#### GIVEN TEXT
☆ ☆ ☆ ☆ ☆

18. Fill Up On Petrol (Gas) At Every Opportunity
Because you’re car camping, you rely on your vehicle’s gas supply. They call it petrol there, and you’ll notice as you’re driving around from location to location, that petrol stations are sometimes VERY sparse. If you are going across the country-side, make sure to take all the opportunities you can to fill up.
19. Set Your Credit Card Up With a Pin
In New Zealand, if you are planning to pay at the pump (and not all petrol stations support this, by the way), then you will likely need a PIN number on your credit card.
A PIN on your credit card? Is that a thing?
Yes! Actually. Log onto your credit card account through your bank, and there should be an option to set up a PIN for your credit card. If it’s not possible through your browser or mobile app, then you should be able to call and ask for assistance in setting up a PIN.
Setting up a PIN for your credit card will allow you to pay at the pump for many petrol stations. This is especially helpful if your only petrol station option is closed because it’s a weekend.
20. Buy a Vodafone Sim Card (or use Project Fi)
On my first trip to New Zealand, I bought a Vodafone Sim Card and used that to have cell service throughout New Zealand without paying international rates. This worked really well, and I didn’t end up using a lot of minutes at all–it was mostly data.
If you’re on Project Fi (now called Google Fi), then you don’t have to worry! Travelling international doesn’t bring any additional fees and you can have decent service. My wife is on Google Fi, and this is how we did it on our last trip to New Zealand. We had good coverage, and I think the spots we didn’t have coverage were more due to the fact that we were in the country a lot where there isn’t a lot of cell service anyway.
21. Bring Really Good Rain Gear
You will get rained on. This doesn’t have to be a disaster, though. If you are properly dressed, then it’s just a part of the adventure. I absolutely loved my rain jacket. It worked great for me for my last two trips to New Zealand. Check out my recommended rain gear page for more details.
22. Be Prepared For Cold
If you’re visiting in the Spring, or the Fall in New Zealand (from September to December, and March through June, respectively), I’d recommend bringing thermal underwear. New Zealand (especially the South Island), can get very chilly. In fact, one night in the Peel Forest on the South Island, I ended up wearing my fleece and long sleeve shirts to bed because it was around 10 Cº.
The North Island might have been unseasonably warm during our last visit, but we were pretty comfortable without wearing any jackets.

☆ ☆ ☆ ☆ ☆

#### EXERCISE TASK 1
Answer these questions using the New Zealand travel tips.
(a) What is gas called in New Zealand?
(b) What is Project Fi now called?
(c) What was the temperature on the night the writer slept in fleece and long sleeve shirts in the Peel Forest?
#### EXERCISE TASK 2
Copy out the stretch of the entries from the line containing "Poznan: 3:25 -> 3:23" through the end of the entries, leaving out the pictures.

☆ ☆ ☆ ☆ ☆

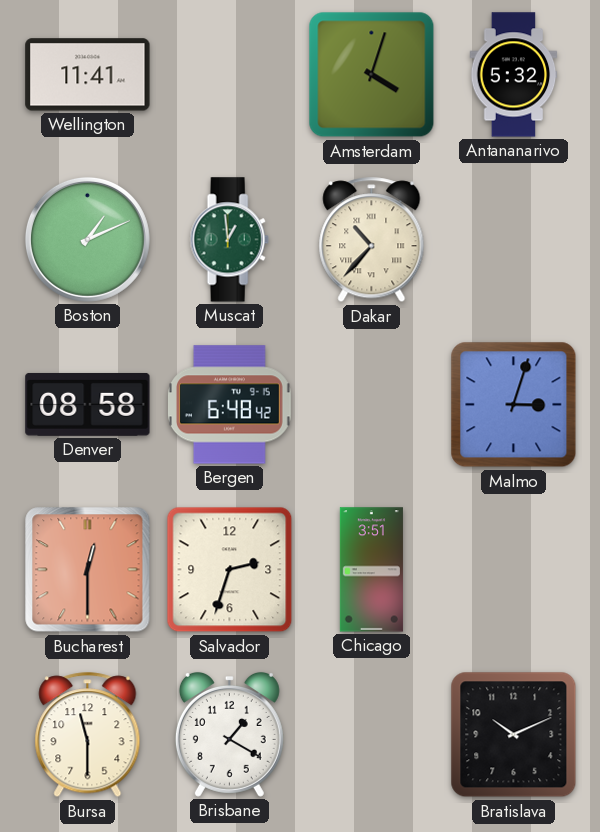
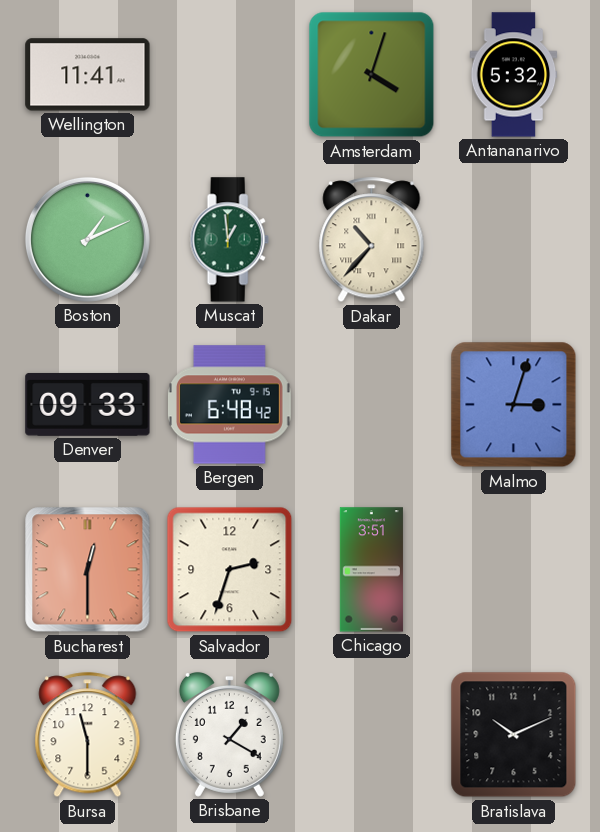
Denver: 08:58 -> 09:33
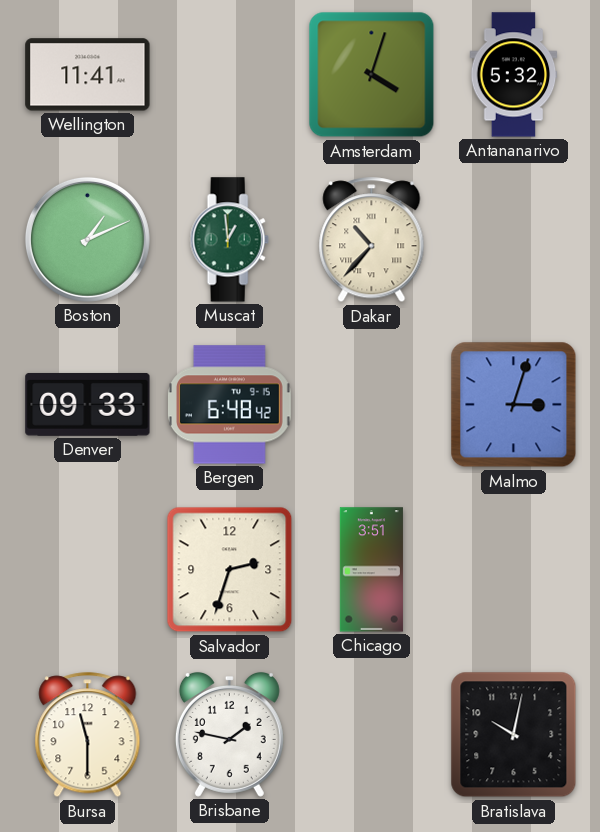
Bucharest: 12:30 -> none
Brisbane: 1:20 -> 1:47
Bratislava: 10:11 -> 10:02
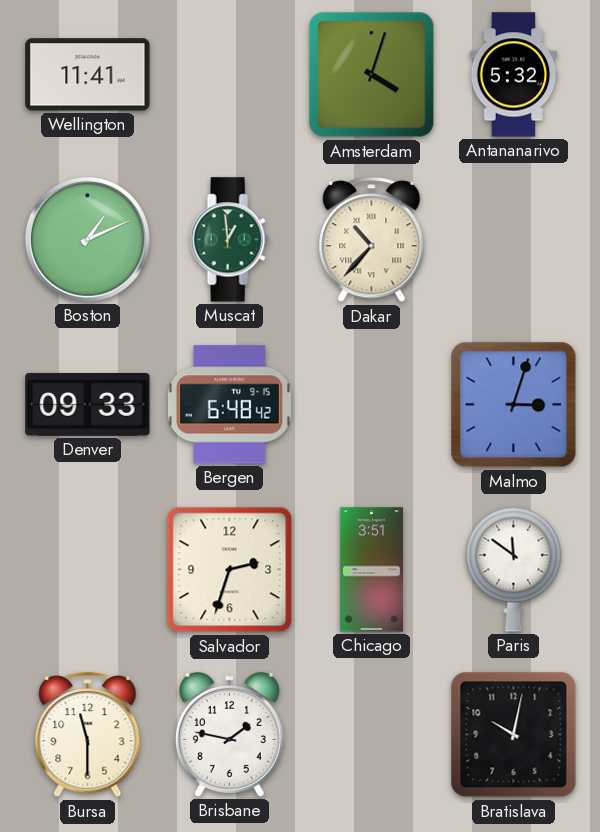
Paris: none -> 11:51
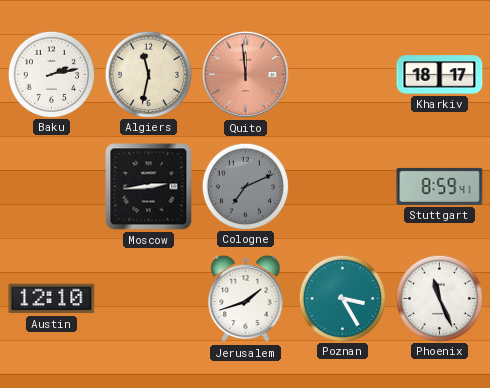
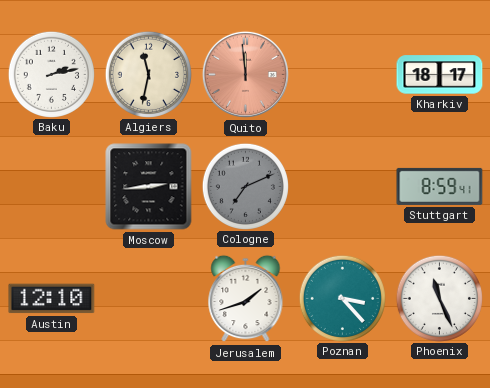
Poznan: 3:25 -> 3:23
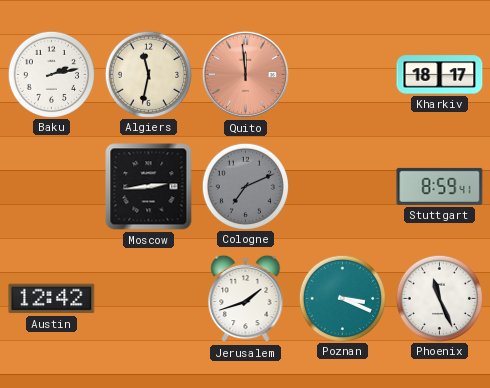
Austin: 12:10 -> 12:42
Poznan: 3:23 -> 3:19
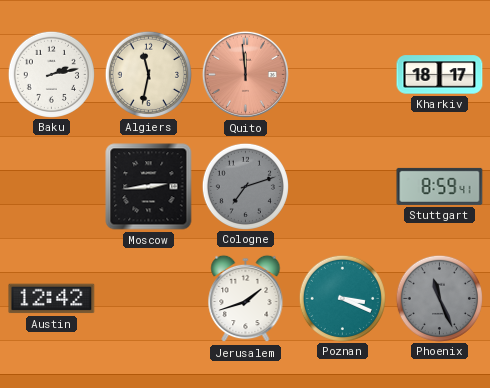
Cologne: 7:11 -> 7:12
Phoenix dial: white -> grey
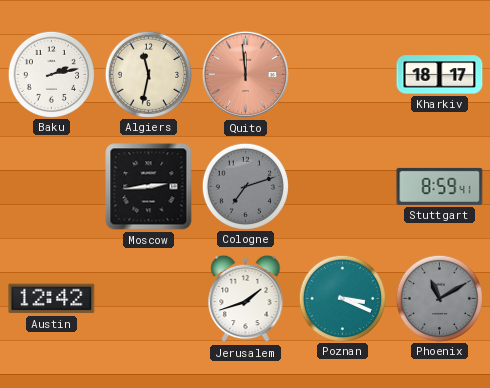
Phoenix: 11:26 -> 11:10
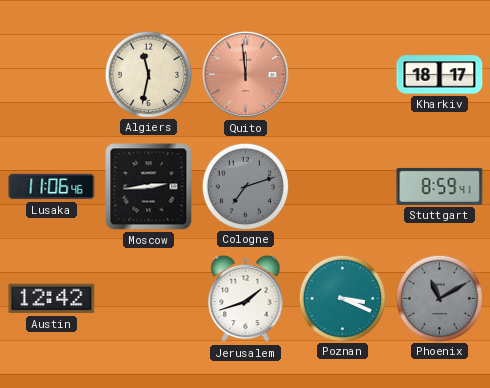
Baku: 2:13 -> none
Lusaka: none -> 11:06
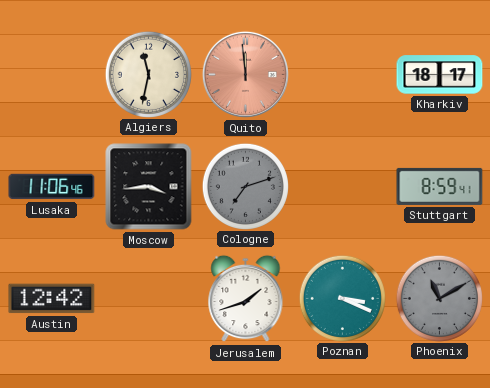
Moscow: 2:44 -> 3:44
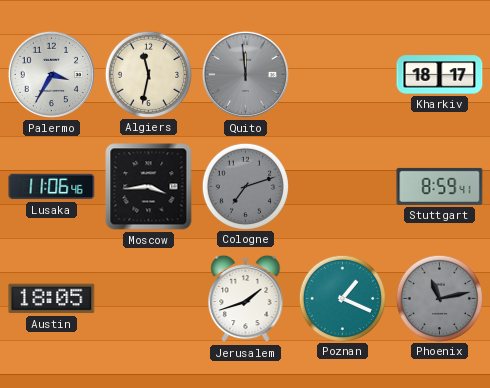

☆ ☆ ☆ ☆ ☆

#### FULL ANSWER 1
(a) Petrol.
(b) Google Fi.
(c) Around 10 Cº.

#### FULL ANSWER 2
Poznan: 3:25 -> 3:23
Austin: 12:10 -> 12:42
Poznan: 3:23 -> 3:19
Cologne: 7:11 -> 7:12
Phoenix dial: white -> grey
Phoenix: 11:26 -> 11:10
Baku: 2:13 -> none
Lusaka: none -> 11:06
Moscow: 2:44 -> 3:44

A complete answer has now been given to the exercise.